The national government’s first-time car buyer’s initiative – offering tax rebates to young people as an incentive to buy their first car – was not helping, Gov Maitri explained.
“Following the first-car purchase policy launched by Prime Minister Yingluck Shinawatra, Phuket might have more than 10,000 new cars on our roads next year,” he added.
Building new roads or upgrading existing thoroughfares was not the solution, he said.
“Even if we did build more roads, it is not a permanent solution to reducing traffic congestion. The only way to fix this problem permanently is to promote the use of mass transportation,” he said.

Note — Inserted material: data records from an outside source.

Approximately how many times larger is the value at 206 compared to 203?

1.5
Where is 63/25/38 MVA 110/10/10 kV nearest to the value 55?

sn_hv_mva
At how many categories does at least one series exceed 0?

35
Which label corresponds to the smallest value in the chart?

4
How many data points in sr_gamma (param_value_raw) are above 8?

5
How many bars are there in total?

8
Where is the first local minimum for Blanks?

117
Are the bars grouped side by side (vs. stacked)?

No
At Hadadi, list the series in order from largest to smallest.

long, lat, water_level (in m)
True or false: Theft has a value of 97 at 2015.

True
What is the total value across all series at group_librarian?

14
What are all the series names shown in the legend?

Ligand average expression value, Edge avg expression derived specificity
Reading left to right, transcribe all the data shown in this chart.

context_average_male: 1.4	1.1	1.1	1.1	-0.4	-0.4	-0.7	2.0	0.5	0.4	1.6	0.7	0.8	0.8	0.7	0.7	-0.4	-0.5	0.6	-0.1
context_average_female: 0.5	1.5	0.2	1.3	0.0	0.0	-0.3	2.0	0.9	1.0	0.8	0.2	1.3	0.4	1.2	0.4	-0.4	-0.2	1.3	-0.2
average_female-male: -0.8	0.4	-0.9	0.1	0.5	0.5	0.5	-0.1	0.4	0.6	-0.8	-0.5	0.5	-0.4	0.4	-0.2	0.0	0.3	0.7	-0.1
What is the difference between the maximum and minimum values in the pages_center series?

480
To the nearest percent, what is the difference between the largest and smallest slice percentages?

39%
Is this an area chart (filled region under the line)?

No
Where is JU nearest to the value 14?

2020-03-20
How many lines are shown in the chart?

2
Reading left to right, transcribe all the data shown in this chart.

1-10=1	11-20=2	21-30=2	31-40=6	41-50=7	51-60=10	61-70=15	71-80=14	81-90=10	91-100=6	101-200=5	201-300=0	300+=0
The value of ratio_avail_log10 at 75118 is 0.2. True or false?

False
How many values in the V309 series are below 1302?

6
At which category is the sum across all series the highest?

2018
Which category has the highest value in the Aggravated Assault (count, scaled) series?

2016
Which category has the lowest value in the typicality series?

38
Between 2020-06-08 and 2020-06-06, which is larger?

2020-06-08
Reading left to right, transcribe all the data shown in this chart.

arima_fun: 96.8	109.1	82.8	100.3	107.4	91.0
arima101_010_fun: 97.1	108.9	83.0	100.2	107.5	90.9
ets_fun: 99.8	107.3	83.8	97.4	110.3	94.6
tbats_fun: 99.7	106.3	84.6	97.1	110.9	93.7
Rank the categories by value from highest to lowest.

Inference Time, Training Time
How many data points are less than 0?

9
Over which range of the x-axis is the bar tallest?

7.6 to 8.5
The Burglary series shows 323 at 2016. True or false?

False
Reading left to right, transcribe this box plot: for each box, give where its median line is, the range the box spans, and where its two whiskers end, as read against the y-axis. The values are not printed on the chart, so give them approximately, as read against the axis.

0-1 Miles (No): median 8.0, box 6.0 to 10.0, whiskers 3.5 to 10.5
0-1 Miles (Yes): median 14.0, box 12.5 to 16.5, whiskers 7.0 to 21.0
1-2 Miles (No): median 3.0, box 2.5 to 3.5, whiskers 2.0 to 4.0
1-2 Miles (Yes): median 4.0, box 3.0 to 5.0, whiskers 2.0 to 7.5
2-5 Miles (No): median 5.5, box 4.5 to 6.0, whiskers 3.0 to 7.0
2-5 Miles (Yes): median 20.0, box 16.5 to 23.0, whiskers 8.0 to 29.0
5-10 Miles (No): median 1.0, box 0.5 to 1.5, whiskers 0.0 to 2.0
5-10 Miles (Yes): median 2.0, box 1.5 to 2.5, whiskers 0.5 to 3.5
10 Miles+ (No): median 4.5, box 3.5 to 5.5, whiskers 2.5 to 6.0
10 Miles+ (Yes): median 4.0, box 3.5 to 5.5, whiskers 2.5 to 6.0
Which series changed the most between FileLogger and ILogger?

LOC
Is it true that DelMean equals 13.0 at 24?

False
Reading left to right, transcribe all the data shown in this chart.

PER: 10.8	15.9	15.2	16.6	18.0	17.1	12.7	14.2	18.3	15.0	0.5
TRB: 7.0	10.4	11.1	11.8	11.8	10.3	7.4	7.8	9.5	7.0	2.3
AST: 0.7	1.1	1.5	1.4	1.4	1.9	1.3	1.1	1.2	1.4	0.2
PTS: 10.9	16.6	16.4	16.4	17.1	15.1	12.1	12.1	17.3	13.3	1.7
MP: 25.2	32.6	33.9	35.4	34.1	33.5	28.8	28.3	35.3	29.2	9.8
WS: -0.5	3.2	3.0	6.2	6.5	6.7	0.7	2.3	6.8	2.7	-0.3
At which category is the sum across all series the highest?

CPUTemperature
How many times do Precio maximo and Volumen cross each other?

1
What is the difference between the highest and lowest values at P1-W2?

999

Regardless, Lert Padchawee, the deputy director of the Highways Department regional office in Krabi, which oversees the Phuket Highways Office operations, said his department had a raft of plans drawn up to alleviate Phuket’s traffic woes.
But those plans would cost 30 billion baht to carry out, he said.
Mr Lert explained that his office had plans to expand the airport spur road linking Phuket International Airport to Thepkrasattri Road, and hence to all the resort destinations in the south of the island, from two lanes to four lanes.
Other plans included much-reported underpasses at Central Festival Phuket, currently under construction, and at Samkong Intersection next to Tesco-Lotus and Bang Khu Intersection at the eastern end of the bypass road.
Also on the “shopping list” on road development projects were plans to expand the road joining Sakoo at the north of the island to Koh Kaew, upgrading the road linking Kathu to Kamala, and long-awaited road from Chalong to Patong, which has stalled as the proposed route passes through protected national forest.
“These plans will help fix the traffic problem in Phuket and the Department of Highways is now trying to propose all these projects to the government as urgent,” Mr Lert explained.
However, Kasem Chujarukul of the Department of Rural Roads disagreed. He sided with the governor in that public transportation was the only viable long-term solution.
“Traffic is a problem for many big cities around the world. Even developed countries that have the latest technology to monitor traffic flow still have difficulty in dealing with traffic congestion,” Mr Kasem said.
“Only mass public transportation can help fix traffic problems in the long run,” he added.
“The Department of Rural Roads commissioned Chulalongkorn University to conduct a research study into road safety and the traffic problem in Phuket. The results of that study showed that Phuket is now facing severe traffic congestion, problems with traffic signs, poor-quality roads and bad driving and motorcycle-riding habits,” Mr Kasem explained.
However, Mr Kasem added that there was light at the end of the tunnel in the form of the light-rail project.
“Phuket is planning to build a light-rail system that will be able to support the transport demands of the local people and tourists in the future,” he added.
Last year, many international construction companies sent teams of engineers to Phuket last year to assess the island’s need for a light-rail system and to formally offer their “expression of interest” to to build a light-rail in Phuket the then Phuket Governor, Tri Augkaradacha.
However, at last report, officials in Bangkok decided to ignore all such actions until a government agency had completed its own feasibility study.